**Task to complete**
Write out every line of the data below word for word, keeping each line as it appears.

**Given records**

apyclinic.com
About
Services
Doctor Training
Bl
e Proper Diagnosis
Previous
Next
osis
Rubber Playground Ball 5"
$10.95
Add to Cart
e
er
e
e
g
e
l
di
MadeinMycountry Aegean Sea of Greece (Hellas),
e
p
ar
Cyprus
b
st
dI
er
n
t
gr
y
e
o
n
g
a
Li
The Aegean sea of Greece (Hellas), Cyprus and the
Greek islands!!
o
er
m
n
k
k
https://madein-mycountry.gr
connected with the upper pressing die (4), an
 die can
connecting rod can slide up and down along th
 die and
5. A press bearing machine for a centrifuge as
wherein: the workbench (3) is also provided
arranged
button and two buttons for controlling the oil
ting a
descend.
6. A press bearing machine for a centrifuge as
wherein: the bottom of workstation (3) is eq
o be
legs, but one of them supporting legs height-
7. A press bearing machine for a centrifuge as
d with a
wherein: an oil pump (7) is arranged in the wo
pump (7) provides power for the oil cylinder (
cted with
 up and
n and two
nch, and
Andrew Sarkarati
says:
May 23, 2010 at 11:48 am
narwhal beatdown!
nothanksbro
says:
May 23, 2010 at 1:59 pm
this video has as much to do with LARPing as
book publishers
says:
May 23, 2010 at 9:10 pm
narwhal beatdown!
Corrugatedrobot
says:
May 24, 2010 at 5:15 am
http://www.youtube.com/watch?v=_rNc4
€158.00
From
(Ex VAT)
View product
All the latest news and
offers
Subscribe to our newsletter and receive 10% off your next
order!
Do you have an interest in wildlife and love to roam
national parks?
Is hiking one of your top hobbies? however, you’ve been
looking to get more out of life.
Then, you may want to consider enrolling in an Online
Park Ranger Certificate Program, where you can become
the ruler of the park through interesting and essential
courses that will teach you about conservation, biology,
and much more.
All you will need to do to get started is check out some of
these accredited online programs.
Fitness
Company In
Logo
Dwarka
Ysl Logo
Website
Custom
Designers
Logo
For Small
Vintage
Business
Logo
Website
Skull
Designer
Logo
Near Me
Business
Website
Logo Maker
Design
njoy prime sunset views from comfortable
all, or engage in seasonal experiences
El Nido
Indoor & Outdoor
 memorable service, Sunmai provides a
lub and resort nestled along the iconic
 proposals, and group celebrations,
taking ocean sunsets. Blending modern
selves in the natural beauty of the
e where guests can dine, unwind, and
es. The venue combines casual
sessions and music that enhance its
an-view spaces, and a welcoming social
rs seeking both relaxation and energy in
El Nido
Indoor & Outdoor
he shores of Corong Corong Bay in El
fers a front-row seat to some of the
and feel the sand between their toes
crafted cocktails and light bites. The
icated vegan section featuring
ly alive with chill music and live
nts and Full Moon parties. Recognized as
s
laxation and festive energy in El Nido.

**Result**
apyclinic.com
About
Services
Doctor Training
Bl
e Proper Diagnosis
Previous
Next
osis
Rubber Playground Ball 5"
$10.95
Add to Cart
e
er
e
e
g
e
l
di
MadeinMycountry Aegean Sea of Greece (Hellas),
e
p
ar
Cyprus
b
st
dI
er
n
t
gr
y
e
o
n
g
a
Li
The Aegean sea of Greece (Hellas), Cyprus and the
Greek islands!!
o
er
m
n
k
k
https://madein-mycountry.gr
connected with the upper pressing die (4), an
 die can
connecting rod can slide up and down along th
 die and
5. A press bearing machine for a centrifuge as
wherein: the workbench (3) is also provided
arranged
button and two buttons for controlling the oil
ting a
descend.
6. A press bearing machine for a centrifuge as
wherein: the bottom of workstation (3) is eq
o be
legs, but one of them supporting legs height-
7. A press bearing machine for a centrifuge as
d with a
wherein: an oil pump (7) is arranged in the wo
pump (7) provides power for the oil cylinder (
cted with
 up and
n and two
nch, and
Andrew Sarkarati
says:
May 23, 2010 at 11:48 am
narwhal beatdown!
nothanksbro
says:
May 23, 2010 at 1:59 pm
this video has as much to do with LARPing as
book publishers
says:
May 23, 2010 at 9:10 pm
narwhal beatdown!
Corrugatedrobot
says:
May 24, 2010 at 5:15 am
http://www.youtube.com/watch?v=_rNc4
€158.00
From
(Ex VAT)
View product
All the latest news and
offers
Subscribe to our newsletter and receive 10% off your next
order!
Do you have an interest in wildlife and love to roam
national parks?
Is hiking one of your top hobbies? however, you’ve been
looking to get more out of life.
Then, you may want to consider enrolling in an Online
Park Ranger Certificate Program, where you can become
the ruler of the park through interesting and essential
courses that will teach you about conservation, biology,
and much more.
All you will need to do to get started is check out some of
these accredited online programs.
Fitness
Company In
Logo
Dwarka
Ysl Logo
Website
Custom
Designers
Logo
For Small
Vintage
Business
Logo
Website
Skull
Designer
Logo
Near Me
Business
Website
Logo Maker
Design
njoy prime sunset views from comfortable
all, or engage in seasonal experiences
El Nido
Indoor & Outdoor
 memorable service, Sunmai provides a
lub and resort nestled along the iconic
 proposals, and group celebrations,
taking ocean sunsets. Blending modern
selves in the natural beauty of the
e where guests can dine, unwind, and
es. The venue combines casual
sessions and music that enhance its
an-view spaces, and a welcoming social
rs seeking both relaxation and energy in
El Nido
Indoor & Outdoor
he shores of Corong Corong Bay in El
fers a front-row seat to some of the
and feel the sand between their toes
crafted cocktails and light bites. The
icated vegan section featuring
ly alive with chill music and live
nts and Full Moon parties. Recognized as
s
laxation and festive energy in El Nido.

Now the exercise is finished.